Can you update the rows from the start through the line containing "17: (121, 421)", inclusive, so that "Track" becomes "Follow" and nothing else changes? Leave out the pictures.

# [Data to use]
------------------------------------------------

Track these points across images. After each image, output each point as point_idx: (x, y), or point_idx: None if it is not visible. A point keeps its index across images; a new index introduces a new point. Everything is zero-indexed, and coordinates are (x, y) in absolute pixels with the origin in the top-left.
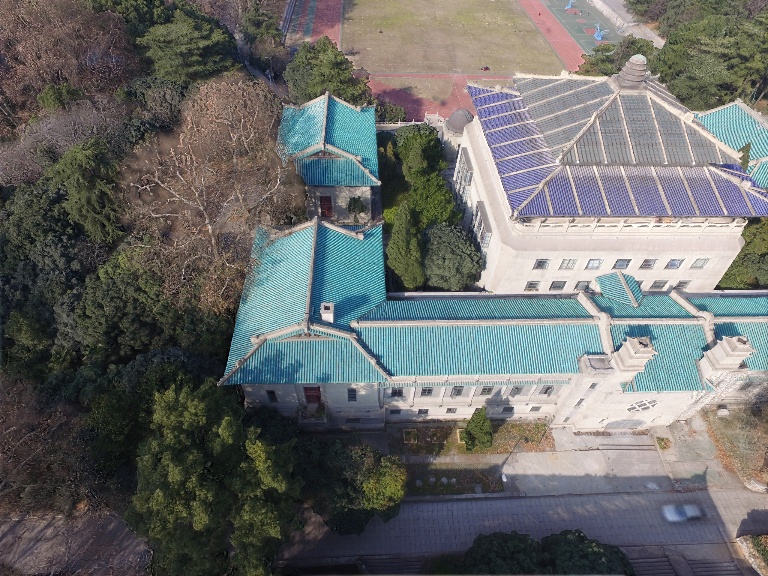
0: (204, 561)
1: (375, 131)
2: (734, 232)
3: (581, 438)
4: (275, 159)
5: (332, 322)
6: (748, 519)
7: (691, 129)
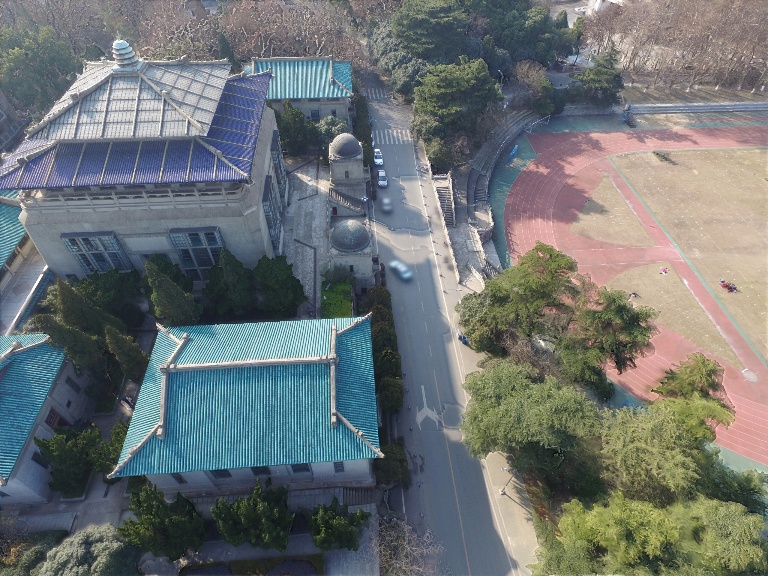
0: None
1: (311, 97)
2: None
3: None
4: None
5: None
6: None
7: None
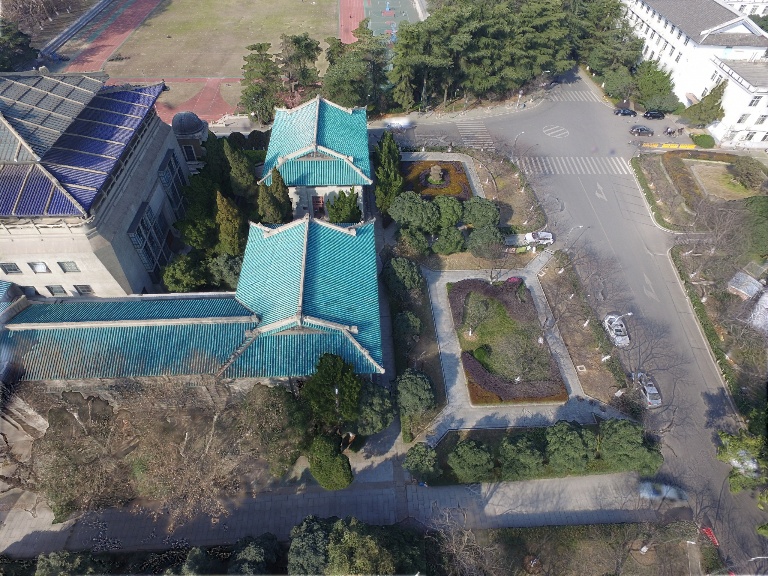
0: None
1: None
2: (77, 233)
3: None
4: None
5: None
6: (20, 542)
7: (2, 125)
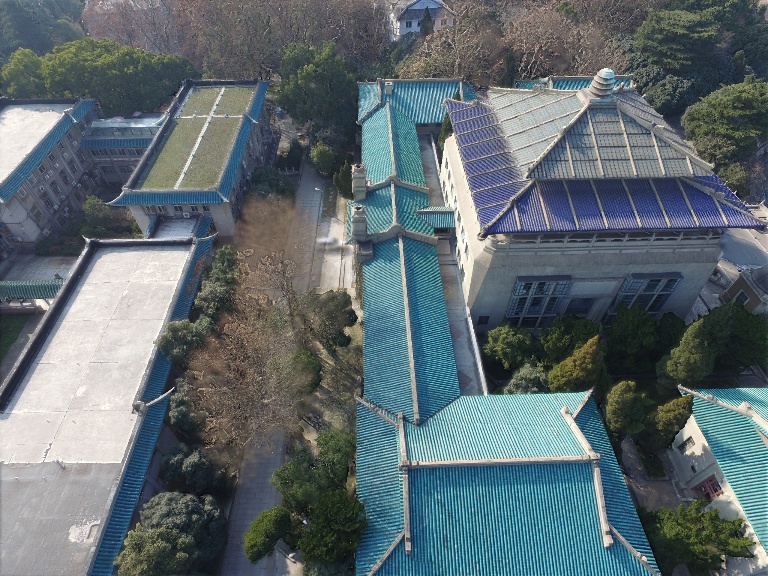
0: (282, 82)
1: None
2: (485, 240)
3: (351, 254)
4: (508, 56)
5: (386, 93)
6: None
7: (553, 140)
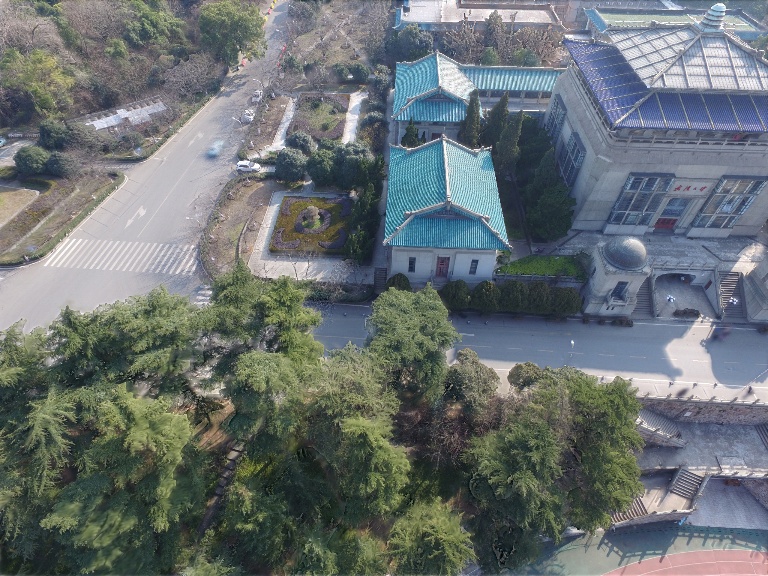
0: None
1: None
2: None
3: None
4: None
5: None
6: None
7: None
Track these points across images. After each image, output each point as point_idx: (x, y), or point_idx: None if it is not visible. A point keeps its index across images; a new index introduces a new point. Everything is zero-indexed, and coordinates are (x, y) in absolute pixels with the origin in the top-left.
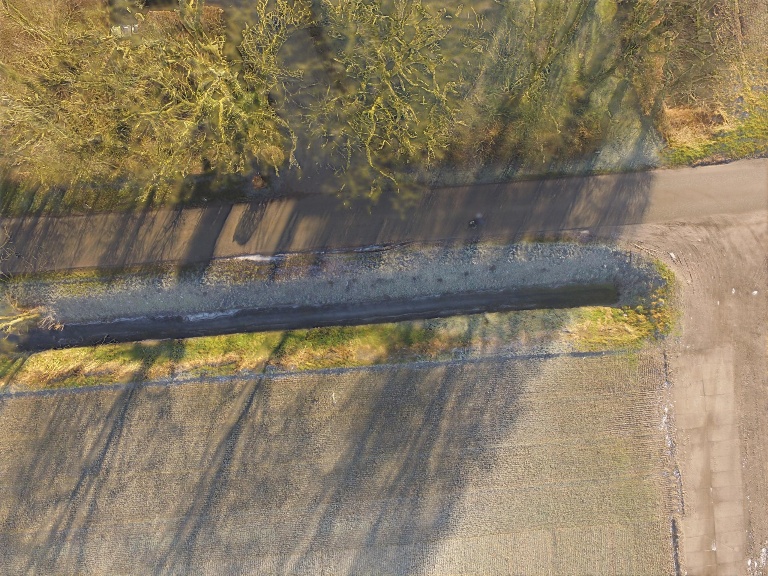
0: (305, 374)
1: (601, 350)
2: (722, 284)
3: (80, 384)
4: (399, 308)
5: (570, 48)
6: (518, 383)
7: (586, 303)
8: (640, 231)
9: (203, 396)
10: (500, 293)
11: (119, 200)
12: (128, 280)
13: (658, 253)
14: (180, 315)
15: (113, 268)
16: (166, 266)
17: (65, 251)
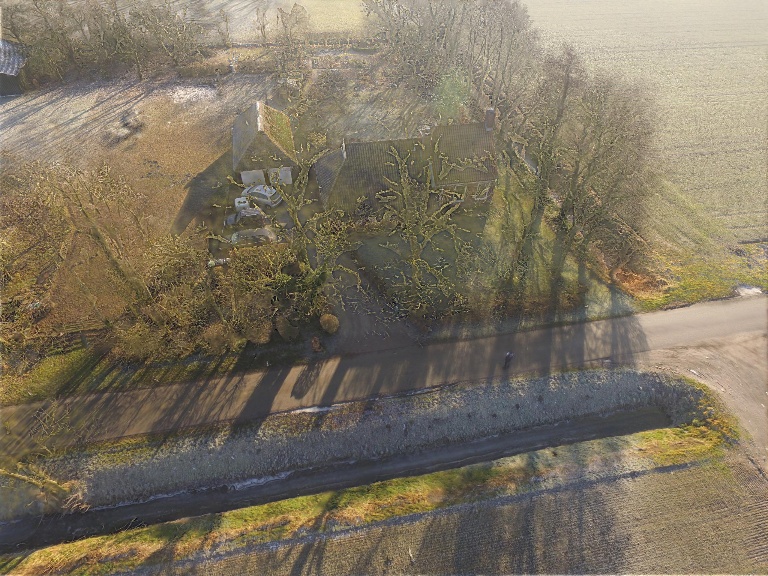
0: (373, 528)
1: (684, 461)
2: (753, 389)
3: (90, 574)
4: (460, 452)
5: (535, 253)
6: (618, 509)
7: (643, 428)
8: (653, 356)
9: (248, 573)
10: (556, 427)
11: (186, 373)
12: (180, 442)
13: (680, 371)
14: (226, 484)
15: (166, 432)
16: (222, 425)
17: (121, 421)
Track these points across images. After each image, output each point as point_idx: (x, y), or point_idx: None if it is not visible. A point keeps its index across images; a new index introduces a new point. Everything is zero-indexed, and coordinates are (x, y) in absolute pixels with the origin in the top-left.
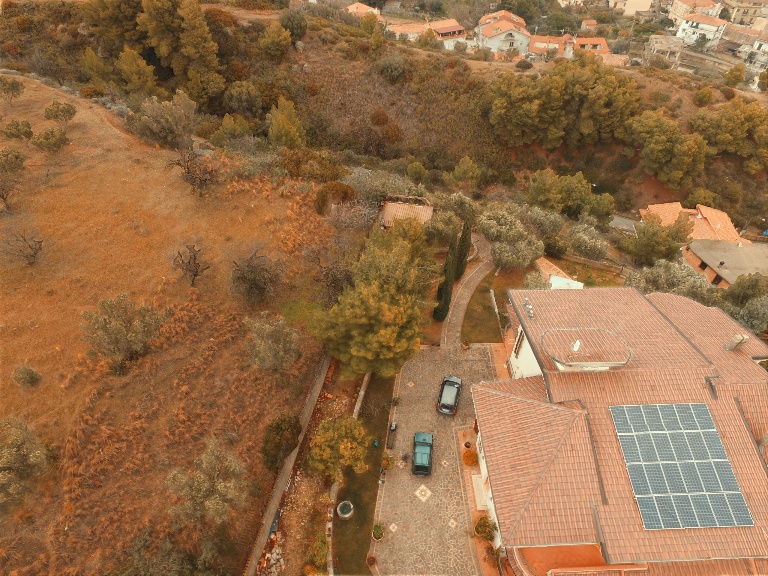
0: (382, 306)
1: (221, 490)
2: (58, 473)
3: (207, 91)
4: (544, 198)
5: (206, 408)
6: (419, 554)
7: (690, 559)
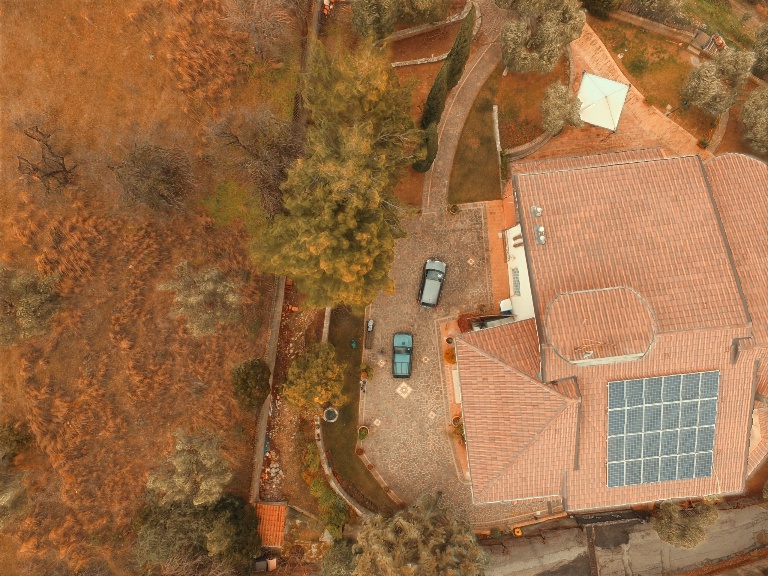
0: (338, 267)
1: (204, 488)
2: (39, 452)
3: None
4: None
5: (159, 359)
6: (401, 442)
7: (639, 502)
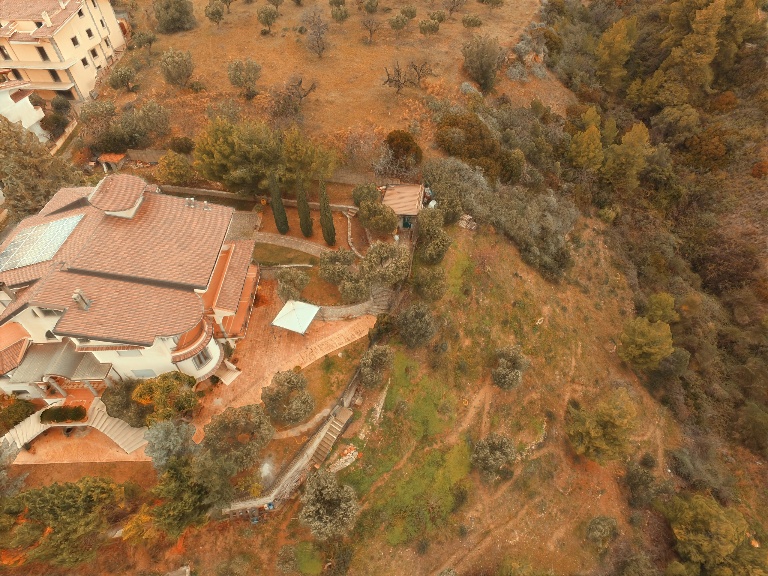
0: None
1: None
2: None
3: (656, 96)
4: (585, 415)
5: None
6: None
7: None
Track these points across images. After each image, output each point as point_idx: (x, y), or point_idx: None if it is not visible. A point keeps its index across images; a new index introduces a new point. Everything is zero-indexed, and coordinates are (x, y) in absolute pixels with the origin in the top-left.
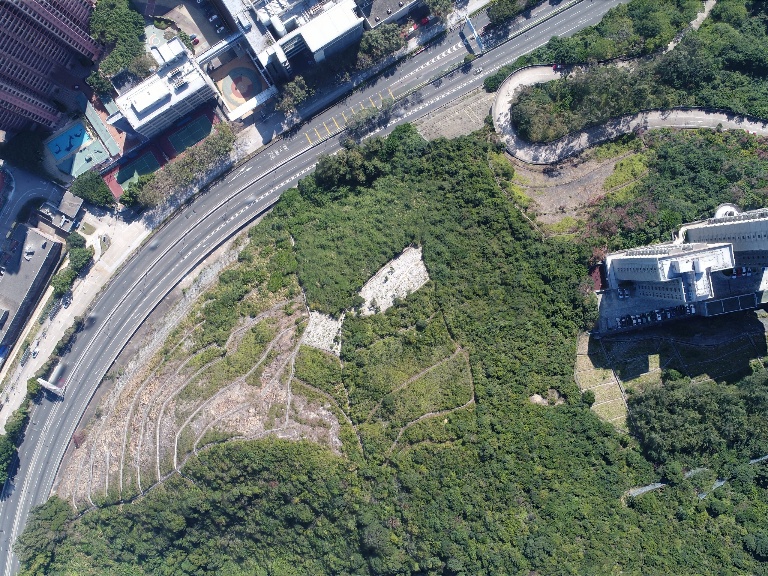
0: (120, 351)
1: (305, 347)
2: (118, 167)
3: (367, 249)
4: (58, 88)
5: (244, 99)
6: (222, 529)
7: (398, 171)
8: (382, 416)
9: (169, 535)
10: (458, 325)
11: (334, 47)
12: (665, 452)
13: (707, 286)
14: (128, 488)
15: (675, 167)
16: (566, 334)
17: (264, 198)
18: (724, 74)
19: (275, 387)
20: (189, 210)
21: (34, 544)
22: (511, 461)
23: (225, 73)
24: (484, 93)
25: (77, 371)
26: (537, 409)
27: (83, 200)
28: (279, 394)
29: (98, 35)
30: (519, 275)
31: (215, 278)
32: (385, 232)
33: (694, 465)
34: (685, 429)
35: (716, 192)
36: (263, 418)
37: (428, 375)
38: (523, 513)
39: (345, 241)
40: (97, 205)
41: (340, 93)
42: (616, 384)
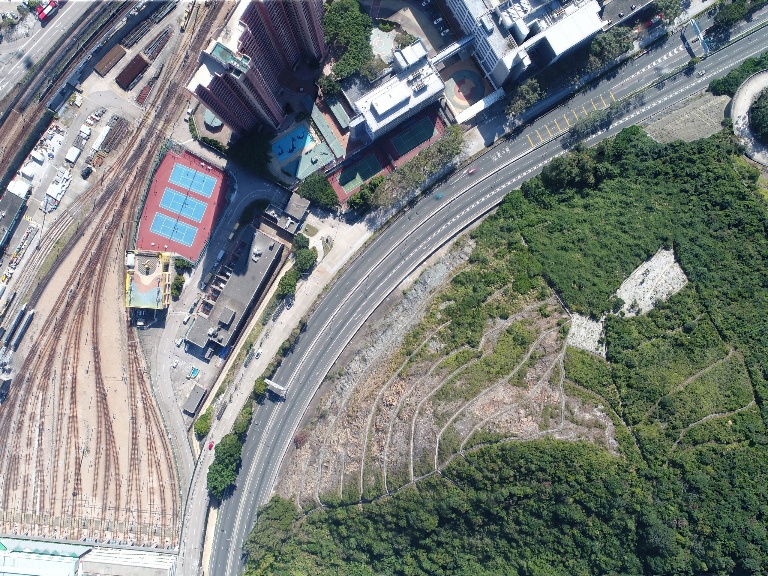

------------------------------------------------

# [Reply]
Follow these points across images. After each image, output each point as point_idx: (x, y), or point_idx: None if it is not visible. A point keeps its index across images; a new index introduces a new point. Everything is zero-indexed, and coordinates are (x, y) in absolute pixels with the origin in the top-left.
0: (204, 561)
1: (375, 131)
2: (734, 232)
3: (581, 438)
4: (275, 159)
5: (332, 322)
6: (748, 519)
7: (691, 129)
0: None
1: (311, 97)
2: None
3: None
4: None
5: None
6: None
7: None
0: None
1: None
2: (77, 233)
3: None
4: None
5: None
6: (20, 542)
7: (2, 125)
0: (282, 82)
1: None
2: (485, 240)
3: (351, 254)
4: (508, 56)
5: (386, 93)
6: None
7: (553, 140)
0: None
1: None
2: None
3: None
4: None
5: None
6: None
7: None
Follow these points across images. After each image, output each point as point_idx: (x, y), or point_idx: None if it is not visible. A point keeps its index across images; a new index introduces a new point. Everything is zero-indexed, and coordinates are (x, y) in absolute pixels with the origin in the top-left.
0: (305, 374)
1: (601, 350)
2: (722, 284)
3: (80, 384)
4: (399, 308)
5: (570, 48)
6: (518, 383)
7: (586, 303)
8: (640, 231)
9: (203, 396)
10: (500, 293)
11: (119, 200)
12: (128, 280)
13: (658, 253)
14: (180, 315)
15: (113, 268)
16: (166, 266)
17: (65, 251)
0: (373, 528)
1: (684, 461)
2: (753, 389)
3: (90, 574)
4: (460, 452)
5: (535, 253)
6: (618, 509)
7: (643, 428)
8: (653, 356)
9: (248, 573)
10: (556, 427)
11: (186, 373)
12: (180, 442)
13: (680, 371)
14: (226, 484)
15: (166, 432)
16: (222, 425)
17: (121, 421)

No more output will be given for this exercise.